### STUDY QUESTIONS
1 > List every allegation that the passage on AUSTRAC's case against Crown says was made against Crown Melbourne and Crown Perth.
2 > Extend the passage on AUSTRAC's case against Crown, starting right after its final sentence.
PROVIDED PASSAGE START
A tarnished Crown: is it too late for the casino operator to redeem itself?
With AUSTRAC taking civil penalty action against Crown, the company requires fundamental changes to convince regulators and the public that it deserves a licence to operate
The case against Crown should not be particularly challenging for AUSTRAC to prove, given the overwhelming weight of evidence in support of the civil penalty action, said Anil Hargovan, Associate Professor in the School of Management & Governance at UNSW Business School.
“The serious and systemic non-compliance with AML has been well documented and laid bare in the forensic analysis conducted by two Commissions of Inquiry into Crown (Melbourne) and Crown (Perth),” he said. “It catalogues a litany of breaches and records a mea culpa by some senior executives at Crown who appeared to turn a blind eye to significant breaches of law. A perusal of the Commission of Inquiry Reports into Crown affirms that non-compliance with AML was not occasional nor due to inadvertence.”
A/Prof. Hargovan, whose research interests include corporate governance (directors’ duties) and insolvency law, said the highest fine imposed to date is in relation to 23 million breaches of AML by Westpac. “The court imposed a total fine of $1.3 billion which may be seen by many as a slap on the wrist. Should the court take a stricter approach in the Crown case, it is possible that Crown could face a maximum fine in excess of $12 billion. That would make it a ground-breaking judgment if achieved,” he said.
What action is AUSTRAC taking against Crown?
AUSTRAC CEO Nicole Rose said Crown failed to meet its anti-money laundering/counter-terrorism financing (AML/CTF) obligations making their business and Australia’s financial system vulnerable to criminal exploitation.
“AUSTRAC’s investigation identified poor governance, risk management and failures to have and maintain a compliant AML/CTF program detailing how Crown would identify, mitigate and manage the risk of their products and services being misused for money laundering or terrorism financing. They also failed to carry out appropriate ongoing customer due diligence including on some very high-risk customers. This led to widespread and serious non-compliance over a number of years,” Ms Rose said.
AUSTRAC’s allegations are extensive and include that Crown Melbourne and Crown Perth:
- Failed to appropriately assess the money laundering and terrorism financing risks they faced, including the likelihood and impact of those risks, and to identify and respond to changes in risk over time.
- Did not include in their AML/CTF programs appropriate risk-based systems and controls to mitigate and manage the risks to which Crown were reasonably exposed.
- Failed to establish an appropriate framework for Board and senior management oversight of the AML/CTF programs.
- Did not have a transaction monitoring program to monitor transactions and identify suspicious activity that was appropriately risk-based or appropriate to the nature, size and complexity of Crown.
- Did not have an appropriate enhanced customer due diligence program to carry out additional checks on higher risk customers.
- Did not conduct appropriate ongoing customer due diligence on a range of customers who presented higher money laundering risks.
PROVIDED PASSAGE END
DATA LISTING START
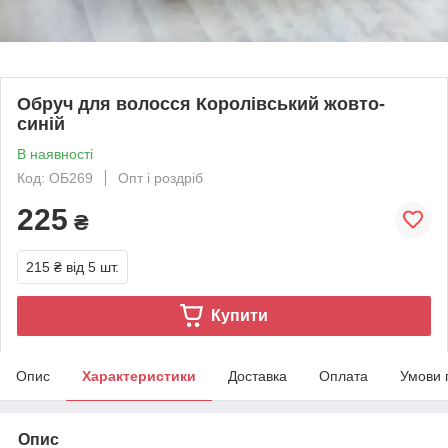
Обруч для волосся Королівський жовто-
синій
В наявності
Код: ОБ269
Опт і роздріб
225
₴
215 ₴
від 5 шт.
Купити
Опис
Характеристики
Доставка
Оплата
Умови 
Опис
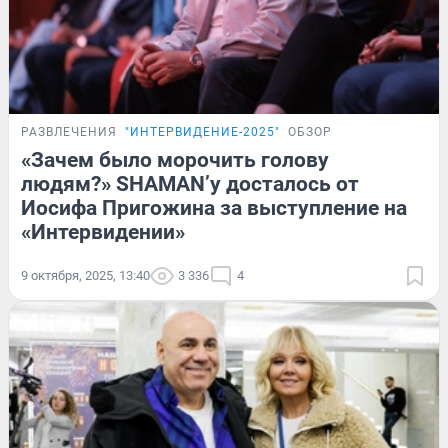
РАЗВЛЕЧЕНИЯ
"ИНТЕРВИДЕНИЕ-2025"
ОБЗОР
«Зачем было морочить голову
людям?» SHAMAN’у досталось от
Иосифа Пригожина за выступление на
«Интервидении»
9 октября, 2025, 13:40
3 336
4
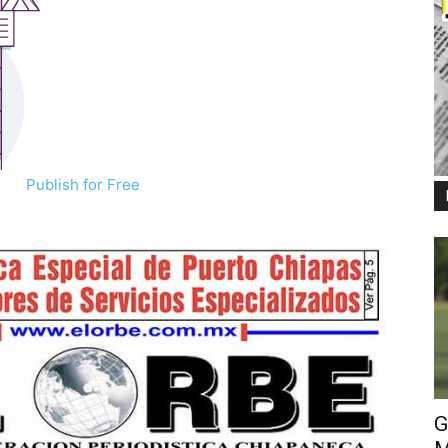
Publish for Free
G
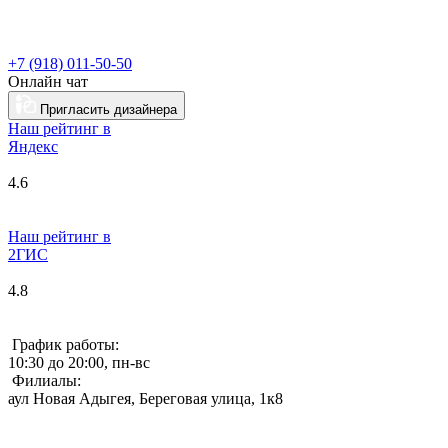
+7 (918) 011-50-50
Онлайн чат
Пригласить дизайнера
Наш рейтинг в
Я
ндекс
4.6
Наш рейтинг в
2ГИС
4.8
График работы:
10:30 до 20:00, пн-вс
Филиалы:
аул Новая Адыгея, Береговая улица, 1к8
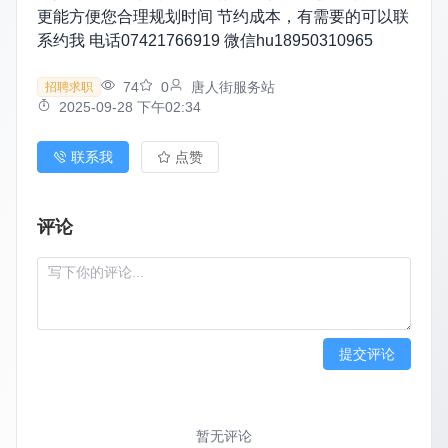
更能方便您合理规划时间 节约成本，有需要的可以联
系约我 电话07421766919 微信hu18950310965
74
0
唐人街服务站
招聘求职
2025-09-28 下午02:34
联系我
点赞
评论
提交评论
暂无评论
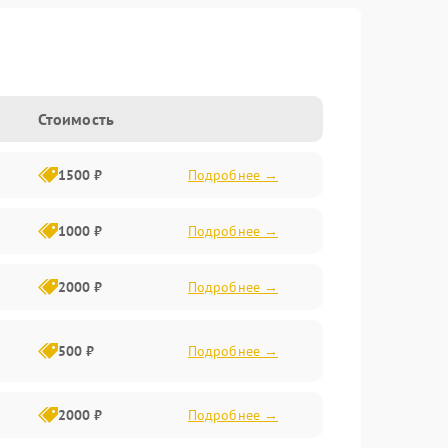
Стоимость
1500 ₽
Подробнее →
1000 ₽
Подробнее →
2000 ₽
Подробнее →
500 ₽
Подробнее →
2000 ₽
Подробнее →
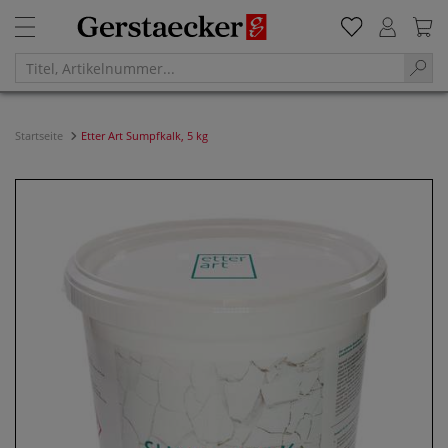
Startseite
Etter Art Sumpfkalk, 5 kg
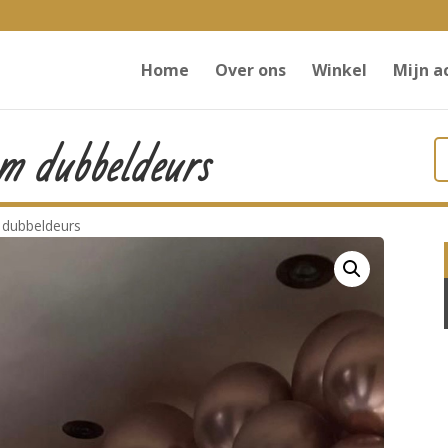
Home
Over ons
Winkel
Mijn a
m dubbeldeurs
 dubbeldeurs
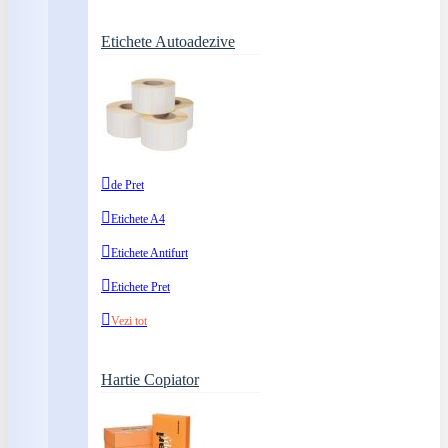
Etichete Autoadezive
de Pret
Etichete A4
Etichete Antifurt
Etichete Pret
Vezi tot
Hartie Copiator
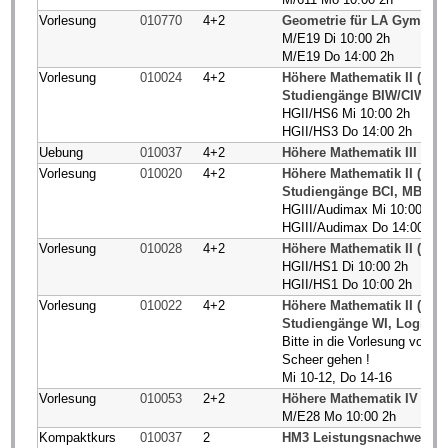
Vorlesung
010770
4+2
Geometrie für LA Gym
M/E19 Di 10:00 2h
M/E19 Do 14:00 2h
Vorlesung
010024
4+2
Höhere Mathematik II (BCI
Studiengänge BIW/CIW
HGII/HS6 Mi 10:00 2h
HGII/HS3 Do 14:00 2h
Uebung
010037
4+2
Höhere Mathematik III (M
Vorlesung
010020
4+2
Höhere Mathematik II (BCI
Studiengänge BCI, MB, B
HGIII/Audimax Mi 10:00 2h
HGIII/Audimax Do 14:00 2h
Vorlesung
010028
4+2
Höhere Mathematik II (P/ET/
HGII/HS1 Di 10:00 2h
HGII/HS1 Do 10:00 2h
Vorlesung
010022
4+2
Höhere Mathematik II (BCI
Studiengänge WI, Logistik
Bitte in die Vorlesung von H
Scheer gehen !
Mi 10-12, Do 14-16
Vorlesung
010053
2+2
Höhere Mathematik IV (P/ET
M/E28 Mo 10:00 2h
Kompaktkurs
010037
2
HM3 Leistungsnachweise 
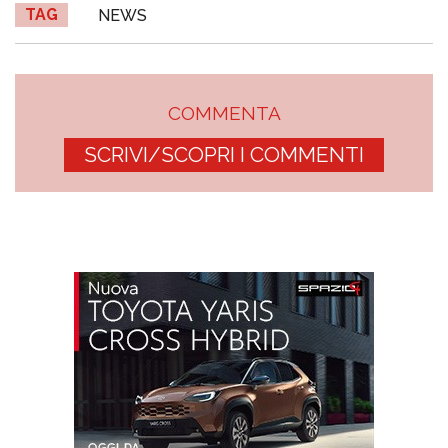
TAG
NEWS
COMMENTA
SCRIVI/SCOPRI I COMMENTI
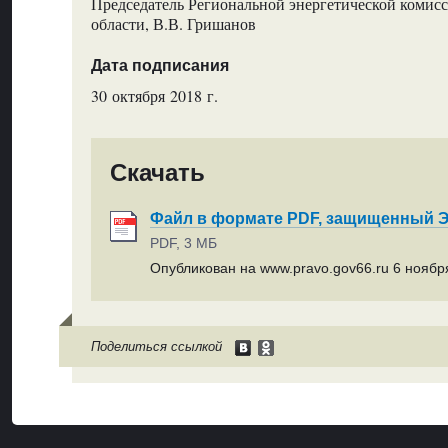
Председатель Региональной энергетической комис
области, В.В. Гришанов
Дата подписания
30 октября 2018 г.
Скачать
Файл в формате PDF, защищенный
PDF, 3 МБ
Опубликован на www.pravo.gov66.ru 6 ноября
Поделиться ссылкой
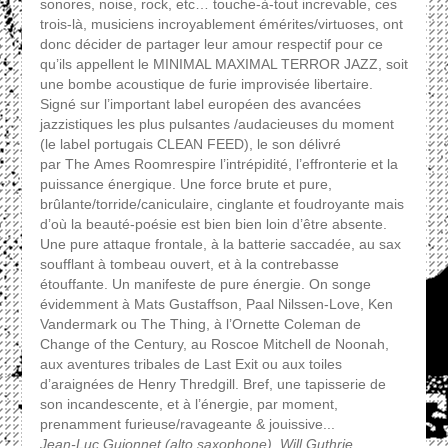
sonores, noise, rock, etc… touche-à-tout increvable, ces
trois-là, musiciens incroyablement émérites/virtuoses, ont
donc décider de partager leur amour respectif pour ce
qu’ils appellent le MINIMAL MAXIMAL TERROR JAZZ, soit
une bombe acoustique de furie improvisée libertaire.
Signé sur l’important label européen des avancées
jazzistiques les plus pulsantes /audacieuses du moment
(le label portugais CLEAN FEED), le son délivré
par The Ames Roomrespire l’intrépidité, l’effronterie et la
puissance énergique. Une force brute et pure,
brûlante/torride/caniculaire, cinglante et foudroyante mais
d’où la beauté-poésie est bien bien loin d’être absente.
Une pure attaque frontale, à la batterie saccadée, au sax
soufflant à tombeau ouvert, et à la contrebasse
étouffante. Un manifeste de pure énergie. On songe
évidemment à Mats Gustaffson, Paal Nilssen-Love, Ken
Vandermark ou The Thing, à l’Ornette Coleman de
Change of the Century, au Roscoe Mitchell de Noonah,
aux aventures tribales de Last Exit ou aux toiles
d’araignées de Henry Thredgill. Bref, une tapisserie de
son incandescente, et à l’énergie, par moment,
prenamment furieuse/ravageante & jouissive...
Jean-Luc Guionnet (alto saxophone), Will Guthrie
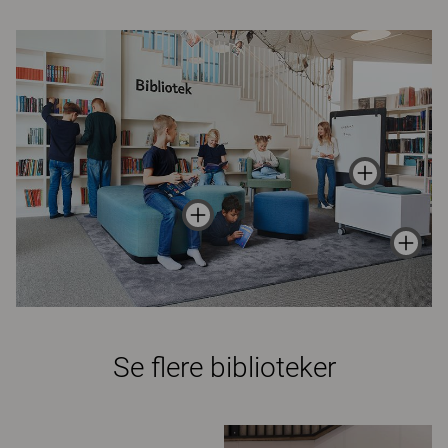
Se flere biblioteker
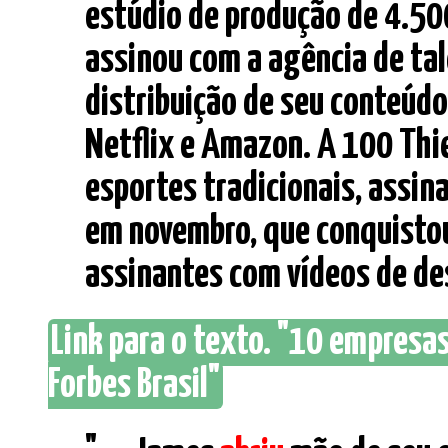
estúdio de produção de 4.5
assinou com a agência de ta
distribuição de seu conteúd
Netflix e Amazon. A 100 Th
esportes tradicionais, assin
em novembro, que conquisto
assinantes com vídeos de des
Link para o texto. "10 empresa
Forbes Brasil"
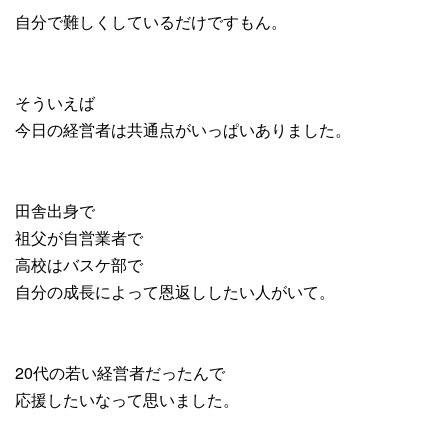
自分で難しくしているだけですもん。
そういえば
今日の経営者は共通点がいっぱいありました。
田舎出身で
祖父が自営業者で
高校はバスケ部で
自分の成長によって恩返ししたい人がいて。
20代の若い経営者だったんで
応援したいなって思いました。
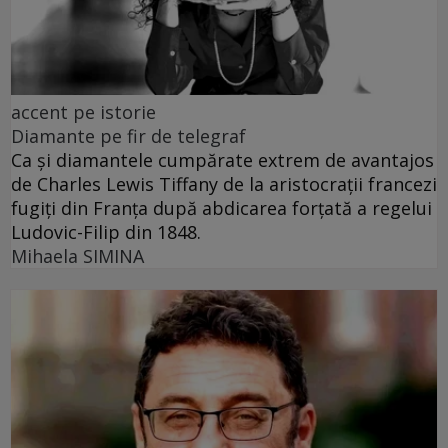
accent pe istorie
Diamante pe fir de telegraf
Ca și diamantele cumpărate extrem de avantajos
de Charles Lewis Tiffany de la aristocrații francezi
fugiți din Franța după abdicarea forțată a regelui
Ludovic-Filip din 1848.
Mihaela SIMINA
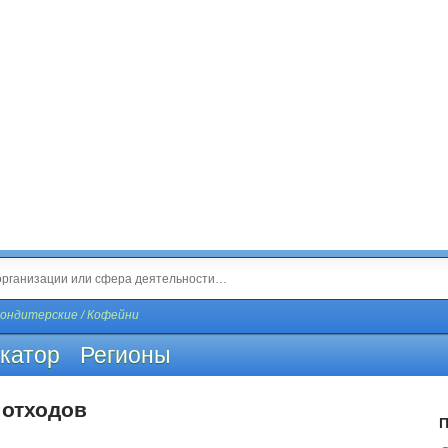
ондитерские / Кофейни
катор
Регионы
 отходов
П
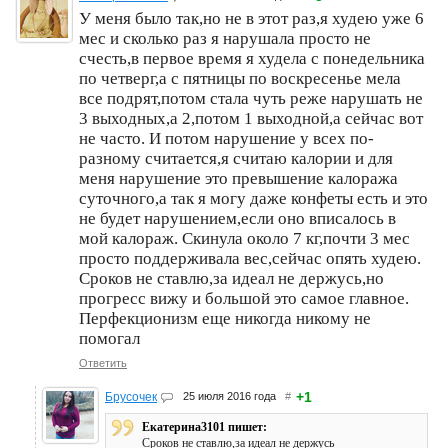
У меня было так,но не в этот раз,я худею уже 6
мес и сколько раз я нарушала просто не
счесть,в первое время я худела с понедельника
по четверг,а с пятницы по воскресенье мела
все подрят,потом стала чуть реже нарушать не
3 выходных,а 2,потом 1 выходной,а сейчас вот
не часто. И потом нарушение у всех по-
разному считается,я считаю калории и для
меня нарушение это превышение калоража
суточного,а так я могу даже конфеты есть и это
не будет нарушением,если оно вписалось в
мой калораж. Скинула около 7 кг,почти 3 мес
просто поддерживала вес,сейчас опять худею.
Сроков не ставлю,за идеал не держусь,но
прогресс вижу и большой это самое главное.
Перфекционизм еще никогда никому не
помогал
Ответить
+1
Брусочек
25 июля 2016 года
#
Екатерина3101 пишет:
Сроков не ставлю,за идеал не держусь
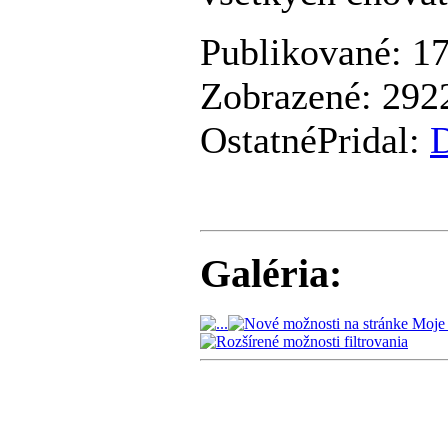
Publikované: 17
Zobrazené: 2922
Ostatné
Pridal:
Galéria:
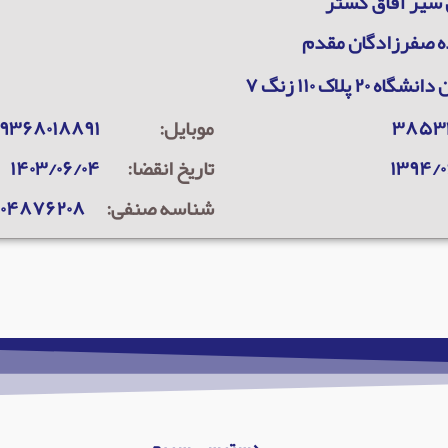
سير آفاق گستر
 صفرزادگان مقدم
گاه ۲۰ پلاک ۱۱۰ زنگ ۷
۳۸۵۳
موبایل:
۹۳۶۸۰۱۸۸۹۱
۱۳۹۴/۰
تاریخ انقضا:
۱۴۰۳/۰۶/۰۴
شناسه صنفی:
۰۰۴۸۷۶۲۰۸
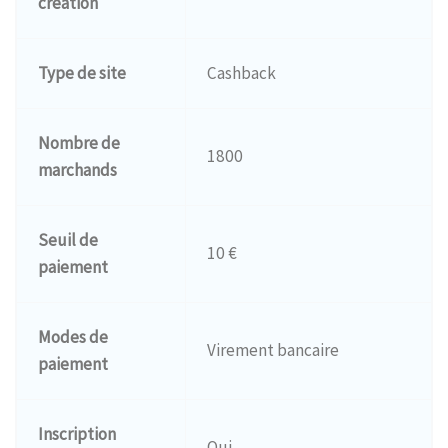
création
Type de site
Cashback
Nombre de
1800
marchands
Seuil de
10 €
paiement
Modes de
Virement bancaire
paiement
Inscription
Oui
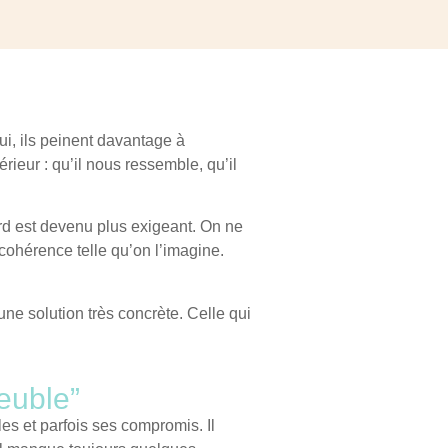
ui, ils peinent davantage à
ieur : qu’il nous ressemble, qu’il
rd est devenu plus exigeant. On ne
 cohérence telle qu’on l’imagine.
e solution très concrète. Celle qui
euble”
 et parfois ses compromis. Il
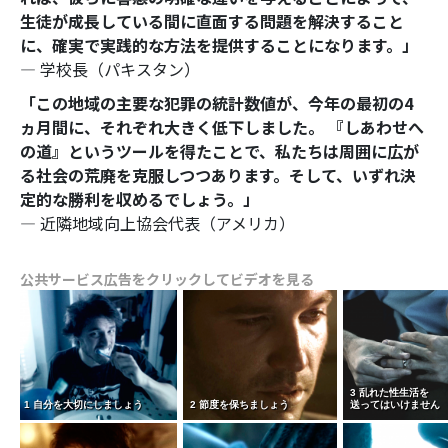
生徒が成長している間に直面する問題を解決すること
に、確実で実践的な方法を提供することになります。」
― 学校長（パキスタン）
「この地域の主要な犯罪の統計数値が、今年の最初の4
ヵ月間に、それぞれ大きく低下しました。 『しあわせへ
の道』というツールを得たことで、私たちは周囲に広が
る社会の荒廃を克服しつつあります。そして、いずれ決
定的な勝利を収めるでしょう。」
― 近隣地域向上協会代表（アメリカ）
公共サービス広告をクリックしてビデオを見る
3 乱れた性生活を
1 自分を大切にしましょう
2 節度を保ちましょう
送ってはいけません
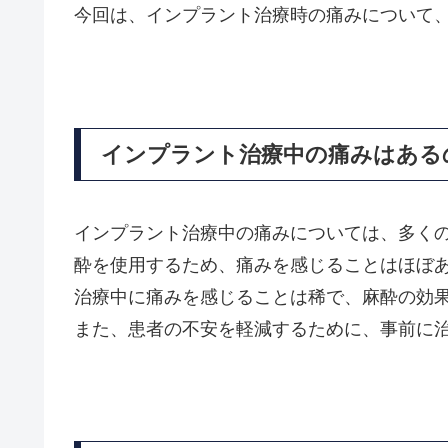
今回は、インプラント治療時の痛みについて
インプラント治療中の痛みはある
インプラント治療中の痛みについては、多く
酔を使用するため、痛みを感じることはほぼ
治療中に痛みを感じることは稀で、麻酔の効
また、患者の不安を軽減するために、事前に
DATA LISTING END
### ANSWER LIST
1 >
- They failed to appropriately assess the money laundering and terrorism financing risks they faced, including the likelihood and impact of those risks, and to identify and respond to changes in risk over time.
- Their AML/CTF programs did not include appropriate risk-based systems and controls to mitigate and manage the risks to which Crown were reasonably exposed.
- They failed to establish an appropriate framework for Board and senior management oversight of the AML/CTF programs.
- They did not have a transaction monitoring program to monitor transactions and identify suspicious activity that was appropriately risk-based or appropriate to the nature, size and complexity of Crown.
- They did not have an appropriate enhanced customer due diligence program to carry out additional checks on higher risk customers.
- They did not conduct appropriate ongoing customer due diligence on a range of customers who presented higher money laundering risks.

2 >
Ms Rose said the absence of appropriate controls and processes meant Crown was unable to appropriately manage high-risk customers, and this allowed the movement of money in non-transparent ways, making Crown vulnerable to criminal exploitation.
Did Crown’s officers turn a blind eye?
A/Prof. Hargovan also said it is disappointing no criminal charges had been laid against any of the key company officers at Crown who appeared to look the other way due to the lucrative financial rewards arising from breaching the law.
“This is a missed opportunity for more effective deterrence,” said A/Prof. Hargovan, who hopes the corporate regulator, ASIC, will look more closely at the failure of key company officers to discharge their duties with due care and diligence and in the company’s best interests.
There is supporting evidence in the Commissioner’s Reports to show that Crown company officers failed to act on well-known risks, said A/Prof. Hargovan. Depending on any future criminal charges laid, penalties of up to 15 years imprisonment are available under the Corporations Act. “This is what is required to send a clarion call to all company officers that they are duty-bound to discharge their obligations according to law,” he said.
Is replacing Crown’s board and senior management enough?
While Crown has replaced its entire board and senior management since serious allegations first arose, A/Prof. Hargovan said more needs to be done as Crown’s problems are of an “epic scale” which have many causes. These include poor corporate governance, indifference to the wellbeing of its customers and employees, a flawed risk management system, a drive for profits that overrode other obligations and a penchant for improper behaviour.
“Like the outcome in Financial Services Royal Commission, the Royal Commissions into Crown have lifted the veil on untrammelled corporate greed and a poor governance culture within the company that appeared to pay little or no attention to ethical and moral considerations,” he said.
While the board renewal at Crown is a positive first step, A/Prof. Hargovan said much more would be required for this to be a meaningful and effective change. “A serious ‘root and branch’ review of governance practices are also required. This will have to include repairing a dysfunctional culture that appeared to include an arrogant indifference to regulatory and compliance risk,” he said.
What steps must the new board take?
“Without more, the new board runs the risk of being seen as swapping the deck chairs on the Titanic if the changes are not accompanied by a significant change in corporate culture and by appreciating the difference between what is right and wrong. The indifference shown by key company officers towards ethical conduct at Crown was disgraceful and appalling, and the new board at Crown will have to walk the talk when they begin to repair their heavily deficit corporate culture,” said A/Prof. Hargovan.
To succeed, the new board will have to internalise best practices in corporate governance, said A/Prof. Hargovan, who pointed to the fourth edition of the ASX Corporate Governance Principles and Recommendations. This was amended to highlight the role of corporate culture to state that the corporation should “instil a culture of acting lawfully, ethically and responsibly” and A/Prof. Hargovan noted the role of the board is to lead by example and set the tone from the top.
“However, we are also reminded by the Financial Services Royal Commission that a company must do more than not break the law; it must seek to do ‘the right thing'. These are some of the key lessons the new board will need to take seriously to break the chain of illegal, dishonest, unethical and exploitative behaviour that stubbornly persisted at Crown,” he said.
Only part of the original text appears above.